Add 500 ul Lysis Buffer to pulverized tissue, pipette 10x up and down and place on ice
Incubate 5 min with the overhead shaker in the cold room
Spin down 5 min 500g at 4C using soft settings. Remove supernatant
Resuspend tissue in 400 ul Sorting Buffer by pipetting 10x up and down.
Filter with a green 30 um CellTRic (Sysmex) into FACS tube. Wash filter with another 200 ul SB. Gently clap rack against bench to fully transfer the nuclei suspension. Add 6 ul DRAQ7 (Cell signaling) to stain nuclei and place sample on ice.
For collection of sorted nuclei add 50 ul Collection Buffer
to a 1.5 ml LoBind tube (collection tube).
Use 100 um Chip for sorting of nuclei
Set temperature for sample and collection to 5C
Identify single nuclei based FSC/SSC signals andDRAQ7 fluorescence in FL-6 (PE-Cy7) channel
Sort 60,000 (200 ul) nuclei (Gate: “Sorting”) with the setting “Purity” into the prepared collection tube. After sorting is finished (10-20 min), mix sample and keep on ice.
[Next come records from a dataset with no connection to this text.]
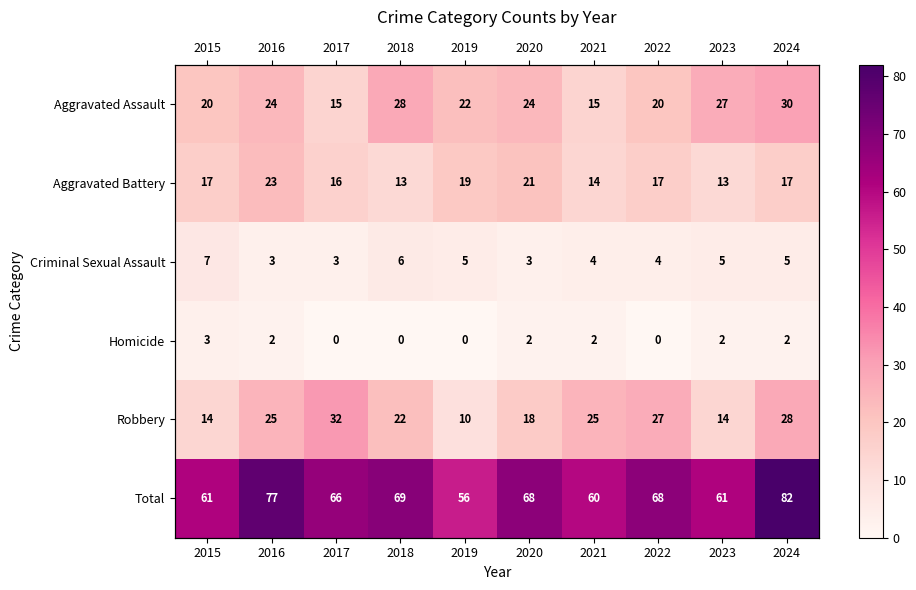

Where is Aggravated Battery nearest to the value 18?

2015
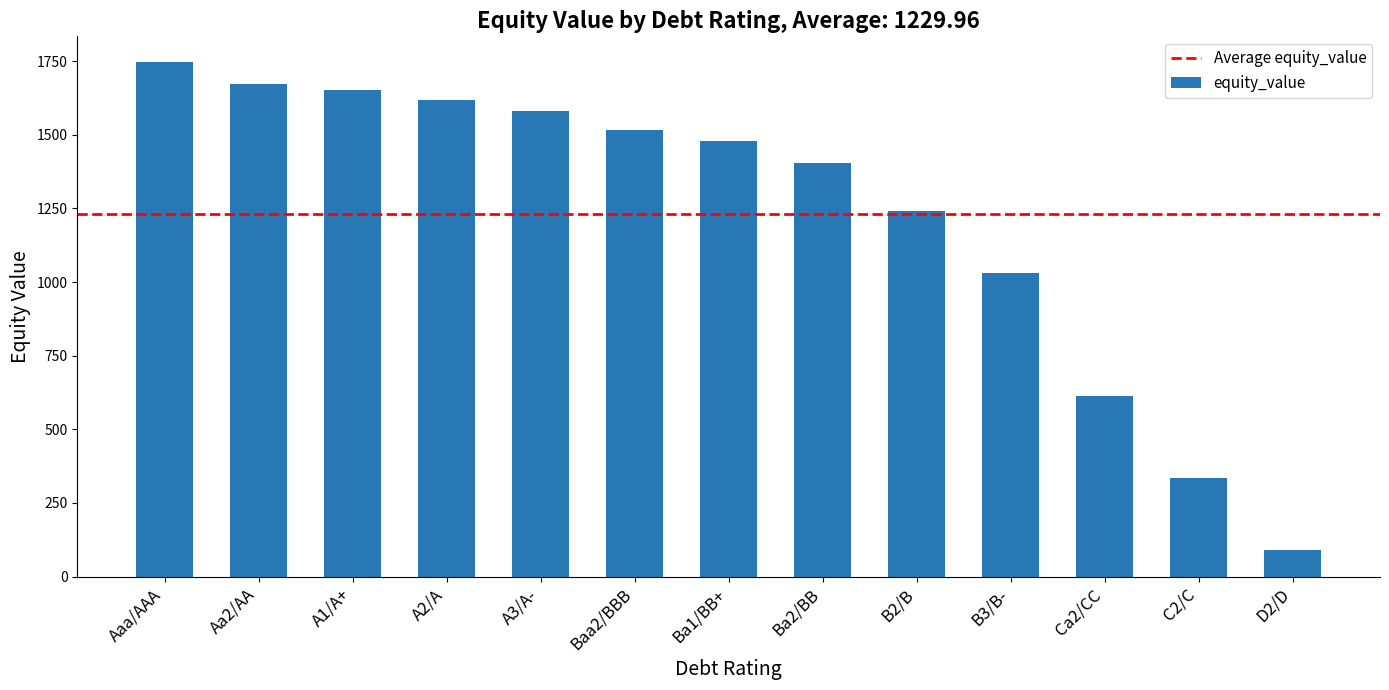

Where is the data nearest to the value 918?

B3/B-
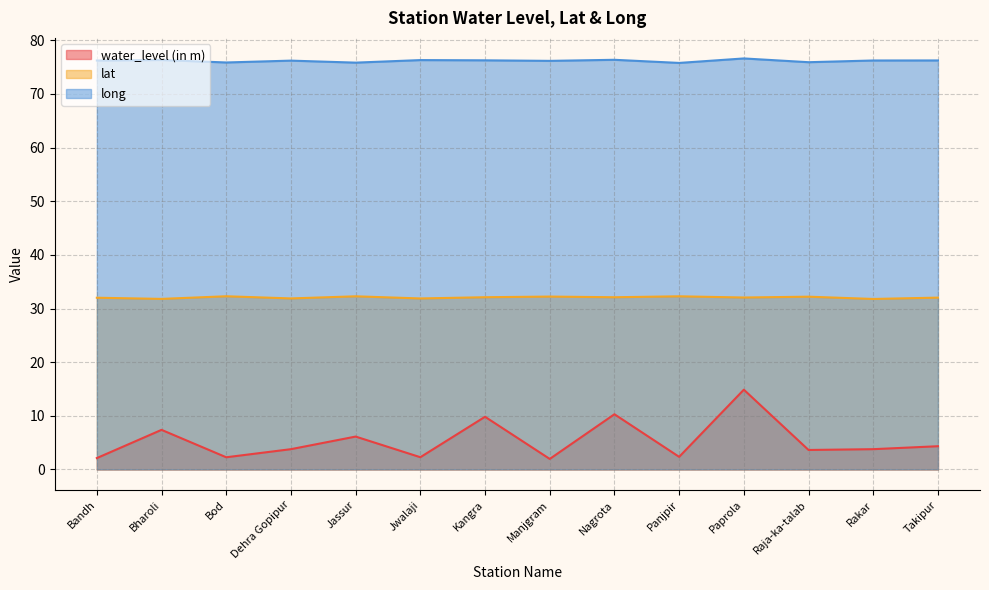

Is the value of water_level (in m) at Nagrota greater than the value of long at Bandh?

No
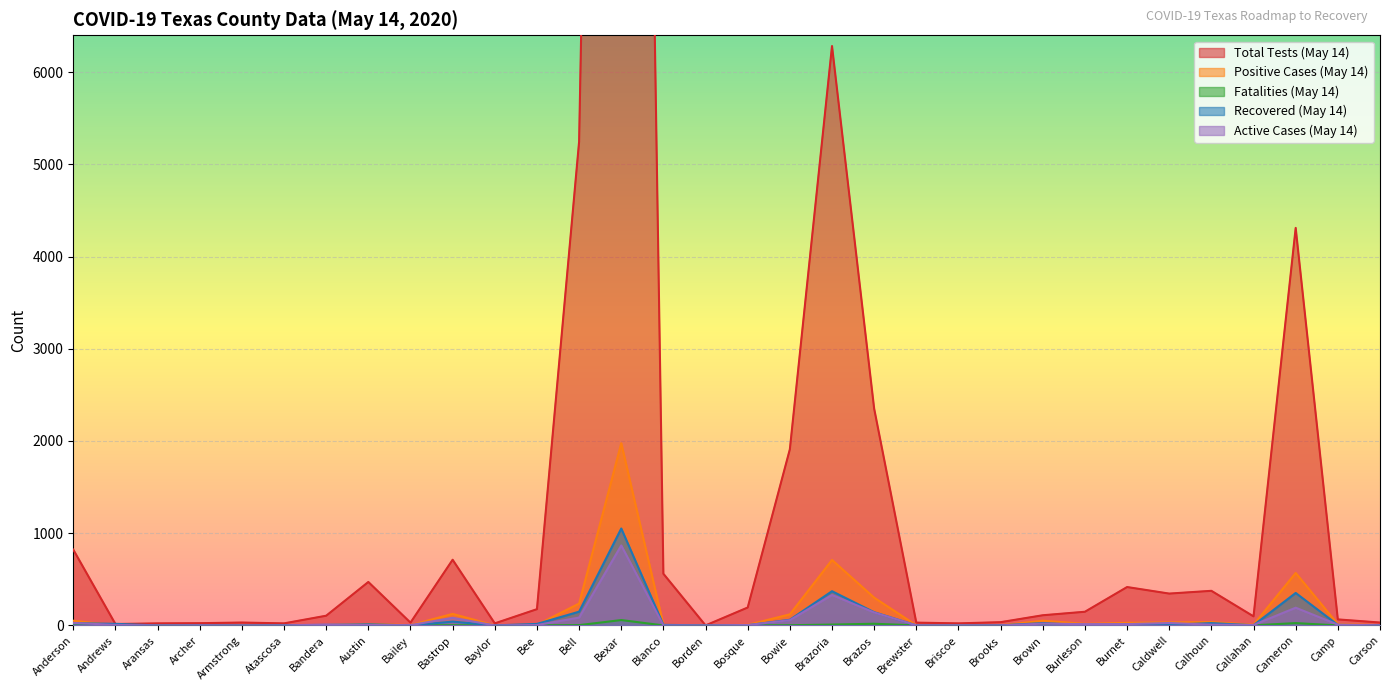

How many data points does each series have?

32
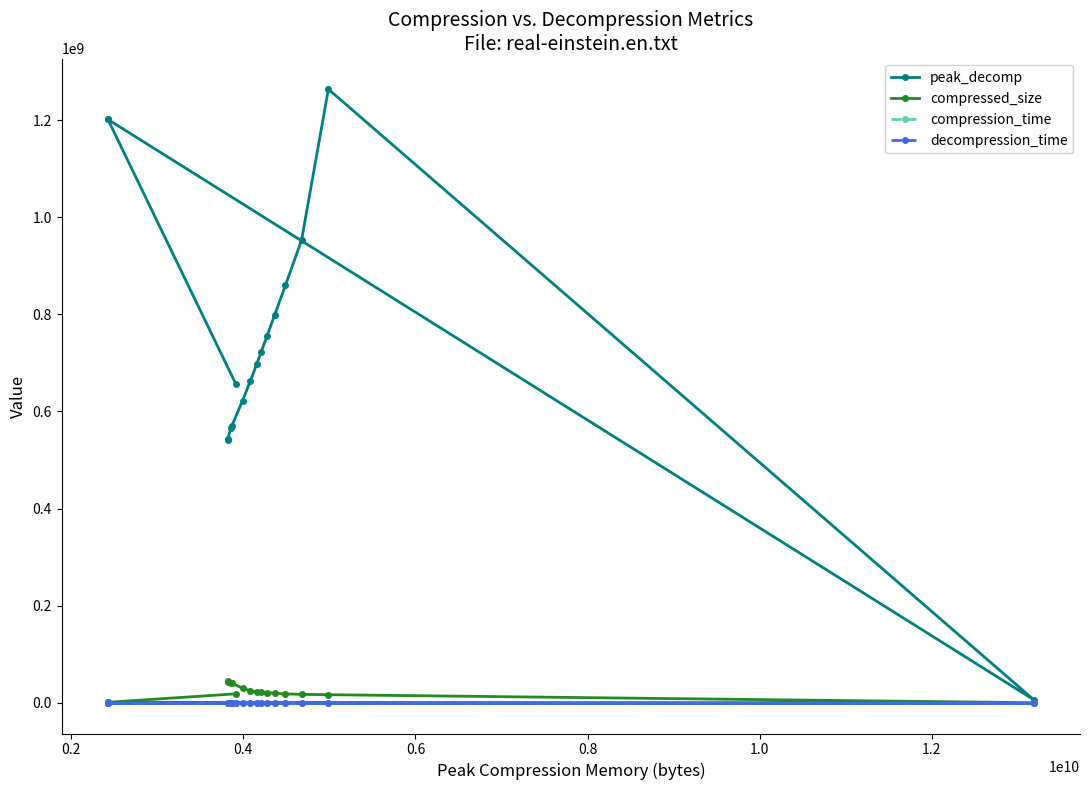

Which series has the widest spread of values?

peak_decomp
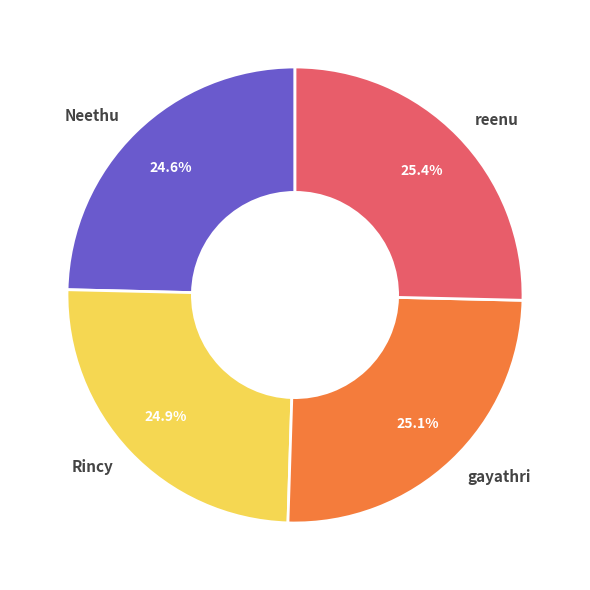

How much of the chart is everything except reenu?

74.6%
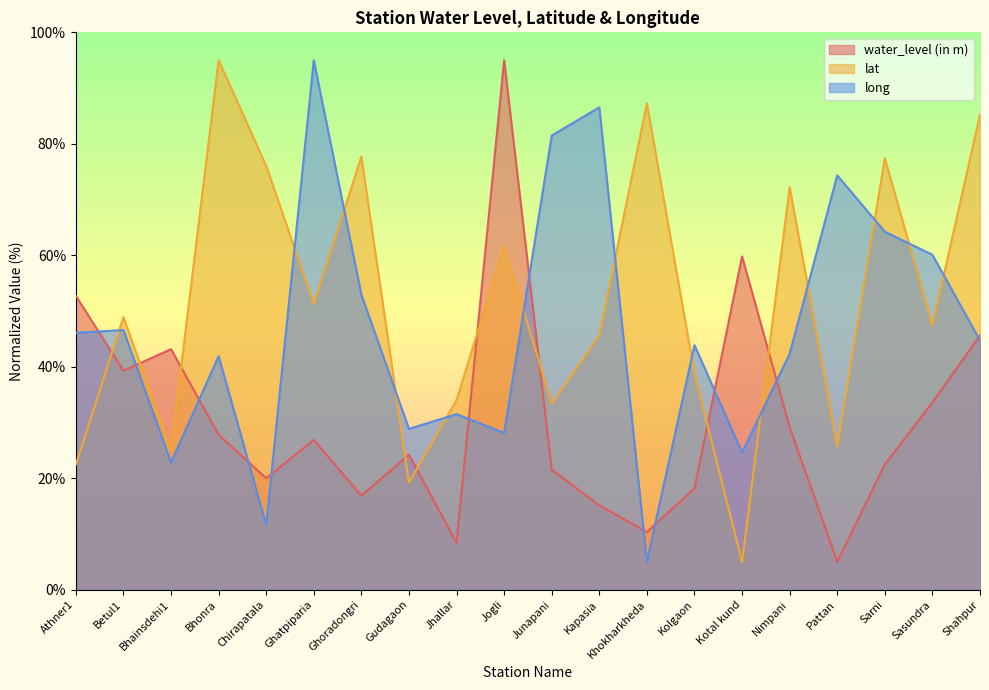

After their last crossing, which series has the higher values: lat or water_level (in m)?

lat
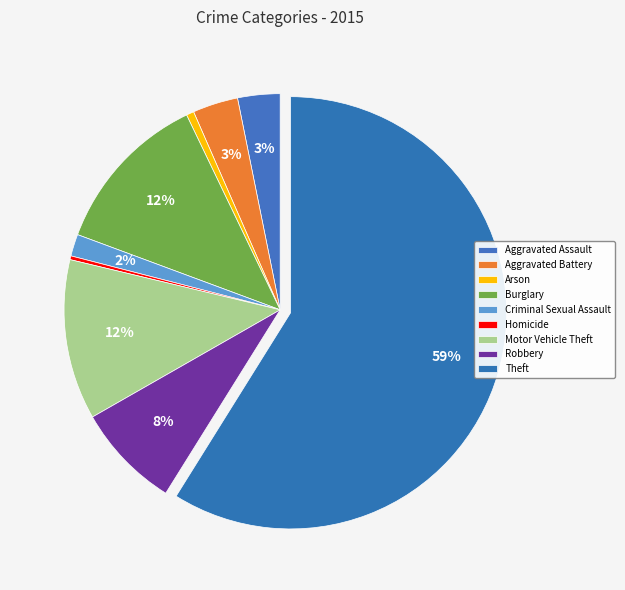

How many slices are in this pie chart?

9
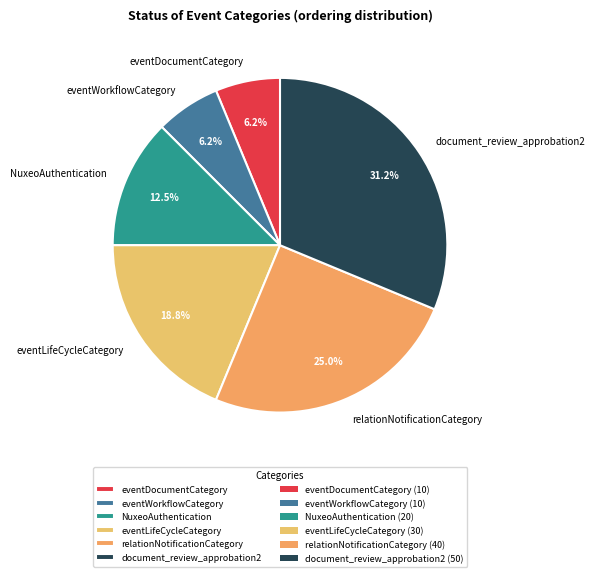

How many segments does this pie chart have?

6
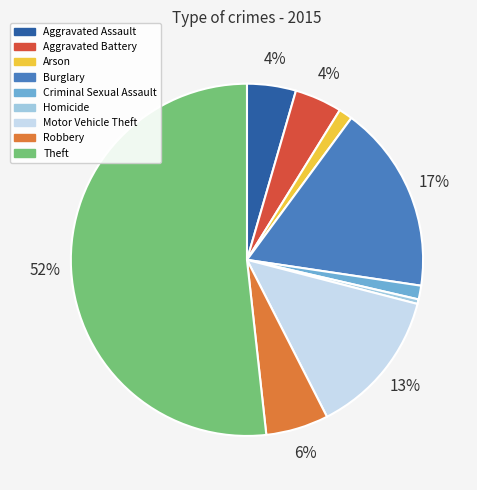

Which has a higher value, Theft or Criminal Sexual Assault?

Theft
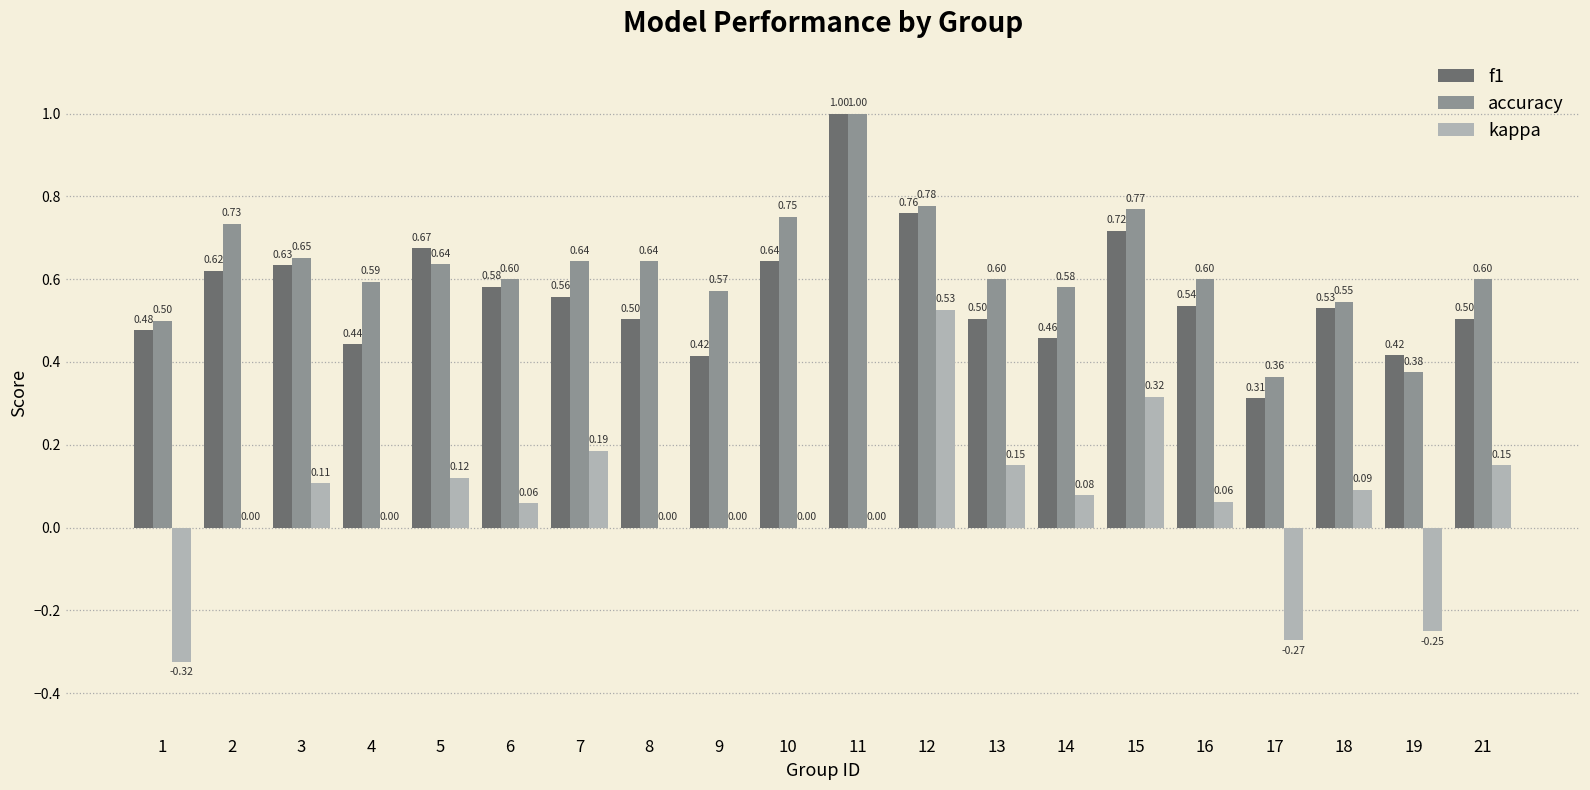

What is the greatest value displayed?

1.0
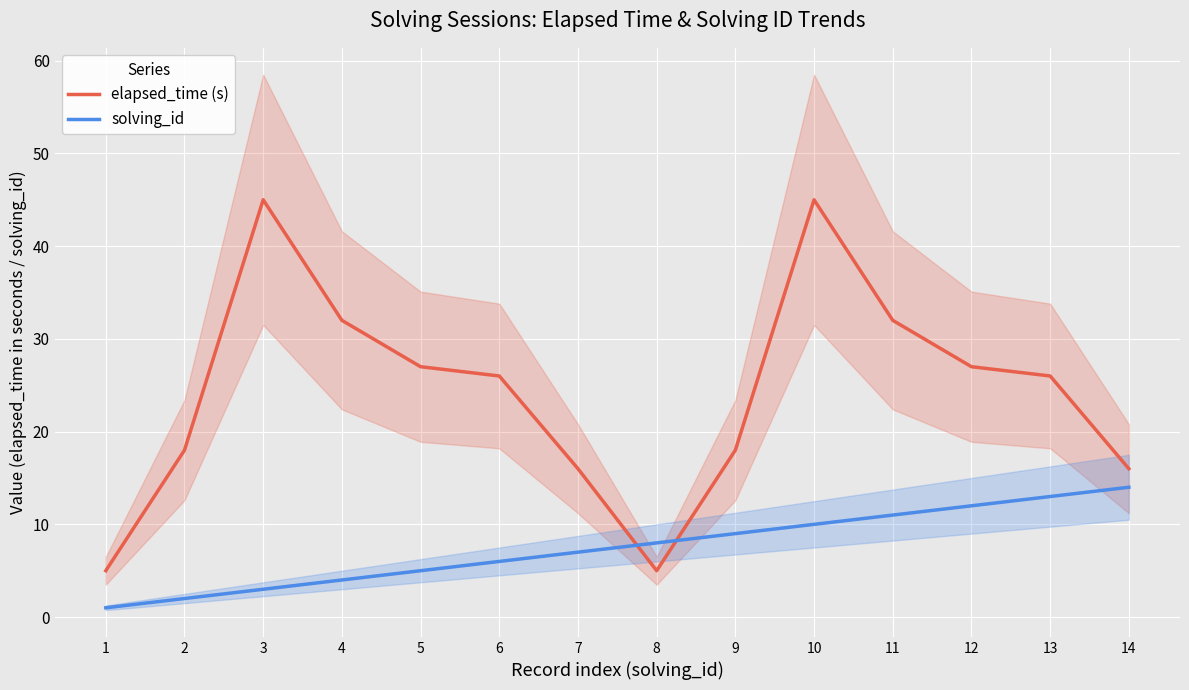

Reading left to right, list all the values displayed in this chart.

elapsed_time (s): 1=5	2=18	3=45	4=32	5=27	6=26	7=16	8=5	9=18	10=45	11=32	12=27	13=26	14=16
solving_id: 1=1	2=2	3=3	4=4	5=5	6=6	7=7	8=8	9=9	10=10	11=11	12=12	13=13	14=14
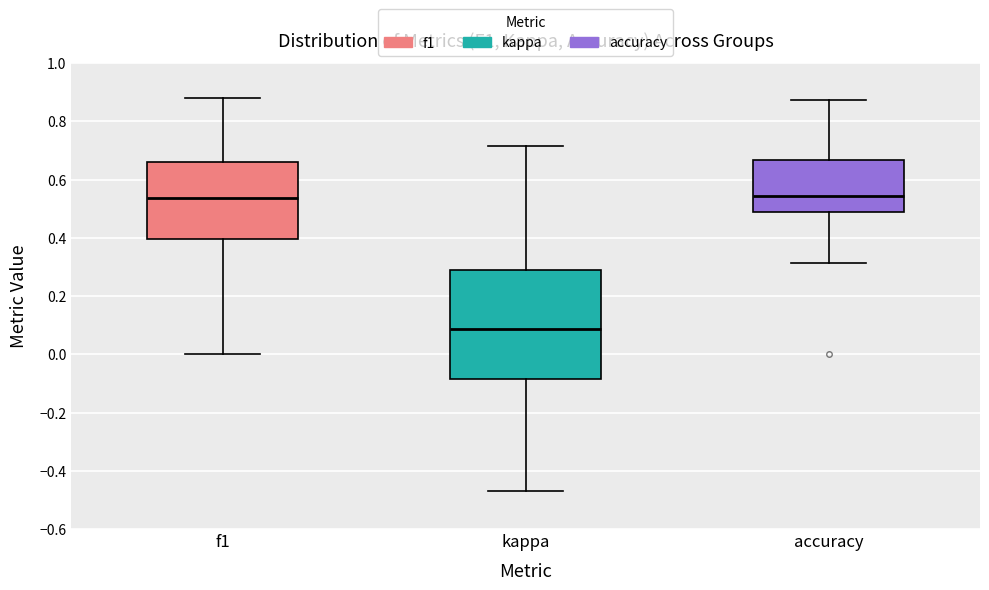

Comparing the boxes themselves (not the whiskers), which one is the tallest?

kappa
Spin down 15 min 1000xg at 4C (Using swinging bucket rotor). After centrifugation, there should be a tiny blue pellet be visible. Remove supernatant and resuspend in 18 ul RB by pipetting 10x (Recovery of nuclei should be around 50-60%). Leave sample on ice.
Check for single cell suspension and count nuclei using hemocytometer. Mix 5 ul sample + 5 ul Trypan blue and count 4 big squares.
Calculation: (counted number)/4*20=nuclei/ul). Adjust concentration to 1000 nuclei/ul. Follow 10xGenomics library prep protocol.